Но что такое совесть! Откуда она знает, что плохо, а что нет, почему не умолкает, мучит!
Пойдем от обратного. Представим себе, что совести нет. Человек ли я! Конечно, нет.
Ага, понятно: совесть — это все человечное, что есть во мне. Да, верно, это правильная мысль. Совесть — это сгусток человечности в душе. Люди должны были совершить миллионы благородных поступков, миллионы раз жертвовать своей жизнью, чтобы наша совесть знала о благородстве и бескорыстии. Люди совершили миллионы подлостей, предательств, воровали, убивали — и наша совесть знает, что значит красть, убивать, предавать и подличать.
Все, что я знаю и не знаю, все, что было с человечеством, —все во мне, хочу я этого или не хочу, все — моя совесть. Физическое существо, человек, носящий мое имя, то есть я, может делать гадости, но моя совесть не может. Она страдает и вовлекает меня в свои страдания.
Совесть — именно то, что делает меня человеком, сгусток человечности во мне. Но ведь у собаки тоже совесть есть! Или, может, это от общения с человеком!
А, вот как интересно выходит. Не знаю, как насчет собак, но у людей совесть появляется именно от общения друг с другом, в результате общения. Совесть — это что-то общественное во мне. Совесть — моя, но она не только моя, она общественная. Сгусток общественного во мне. То, что делает меня частицей общества, то есть человеком.
Нет, нет, не так, я самого главного не уловил. Совесть— это не просто человечное во мне, это боль за человечество, за людей! Совесть — это боль в душе!
Когда совестно! Когда кому-то причинил боль, когда от моего действия или бездействия кому-то больно. Если бы не было совести, люди не знали
бы, что другим бывает больно. Совесть — чужая боль во мне, боль за других. Стыд— боль за себя (хотя и говорят «мне за него стыдно», но это перенос). Совесть — боль за других.
Так что же выходит, поступать против совести, не слушать ее угрызений — значит идти против себя и против общества?
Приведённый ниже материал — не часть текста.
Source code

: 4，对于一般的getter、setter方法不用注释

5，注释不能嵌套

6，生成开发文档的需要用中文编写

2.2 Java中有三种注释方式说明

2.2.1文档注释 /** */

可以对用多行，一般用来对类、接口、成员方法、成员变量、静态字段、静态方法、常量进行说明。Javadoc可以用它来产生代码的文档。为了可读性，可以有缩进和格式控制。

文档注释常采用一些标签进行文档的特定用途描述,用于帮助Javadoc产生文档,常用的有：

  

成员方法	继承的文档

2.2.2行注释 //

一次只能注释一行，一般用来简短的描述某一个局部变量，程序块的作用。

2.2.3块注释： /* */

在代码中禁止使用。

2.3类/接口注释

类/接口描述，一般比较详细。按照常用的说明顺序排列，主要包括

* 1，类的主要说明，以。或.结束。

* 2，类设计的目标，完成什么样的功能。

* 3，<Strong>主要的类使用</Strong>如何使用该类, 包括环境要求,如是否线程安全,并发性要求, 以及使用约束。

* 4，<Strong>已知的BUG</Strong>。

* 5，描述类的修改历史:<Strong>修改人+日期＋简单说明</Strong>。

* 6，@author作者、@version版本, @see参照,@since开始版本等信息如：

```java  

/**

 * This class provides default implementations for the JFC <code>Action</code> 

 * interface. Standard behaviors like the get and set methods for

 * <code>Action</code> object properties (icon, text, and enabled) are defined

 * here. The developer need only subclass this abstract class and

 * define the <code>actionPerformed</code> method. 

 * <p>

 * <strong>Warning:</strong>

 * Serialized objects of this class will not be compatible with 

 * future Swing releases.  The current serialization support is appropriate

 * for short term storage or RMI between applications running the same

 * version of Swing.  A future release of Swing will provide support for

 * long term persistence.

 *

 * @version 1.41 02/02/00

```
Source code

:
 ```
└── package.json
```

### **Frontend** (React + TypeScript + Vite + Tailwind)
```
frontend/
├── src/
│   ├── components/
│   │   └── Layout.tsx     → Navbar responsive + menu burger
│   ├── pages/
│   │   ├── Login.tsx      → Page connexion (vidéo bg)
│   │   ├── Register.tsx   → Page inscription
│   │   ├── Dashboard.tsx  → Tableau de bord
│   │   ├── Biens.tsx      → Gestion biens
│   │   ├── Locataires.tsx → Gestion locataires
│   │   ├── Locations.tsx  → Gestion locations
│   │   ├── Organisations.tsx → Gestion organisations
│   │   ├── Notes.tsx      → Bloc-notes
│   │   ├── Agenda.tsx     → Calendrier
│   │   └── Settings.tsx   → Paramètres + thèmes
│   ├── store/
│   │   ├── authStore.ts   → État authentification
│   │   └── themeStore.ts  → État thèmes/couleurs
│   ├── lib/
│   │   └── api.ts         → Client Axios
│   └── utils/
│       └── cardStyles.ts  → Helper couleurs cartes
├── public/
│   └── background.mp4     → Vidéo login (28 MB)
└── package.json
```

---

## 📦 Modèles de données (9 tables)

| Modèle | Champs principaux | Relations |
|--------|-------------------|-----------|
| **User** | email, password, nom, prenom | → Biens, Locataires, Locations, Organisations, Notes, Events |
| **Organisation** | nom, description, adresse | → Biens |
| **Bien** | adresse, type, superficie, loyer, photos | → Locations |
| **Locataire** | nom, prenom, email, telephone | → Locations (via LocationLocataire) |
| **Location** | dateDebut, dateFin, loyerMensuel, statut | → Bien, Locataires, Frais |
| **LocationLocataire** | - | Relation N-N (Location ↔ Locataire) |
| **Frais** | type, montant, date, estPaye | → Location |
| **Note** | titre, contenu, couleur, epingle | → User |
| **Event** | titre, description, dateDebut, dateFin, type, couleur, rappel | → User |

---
Ох, кажется я понял простую вещь. Да ведь надо делать лишь одно: доверять своей совести, полагаться на нее и следовать своей совести! Радостно подчиняться своей совести и отказываться от всякого шага, если он против совести. Так легко! Мол, рад бы, да не могу.
Сколько раз я себя подводил, не счесть, а совесть моя— не подводит. Она исправно делает свое дело: грызет. Да к чему это говорят: «неподкупная совесть», «не идет против совести», за что это хвалят совестливых? Это же самое простое и легкое — во всем следовать совести. Это почти беззаботная жизнь!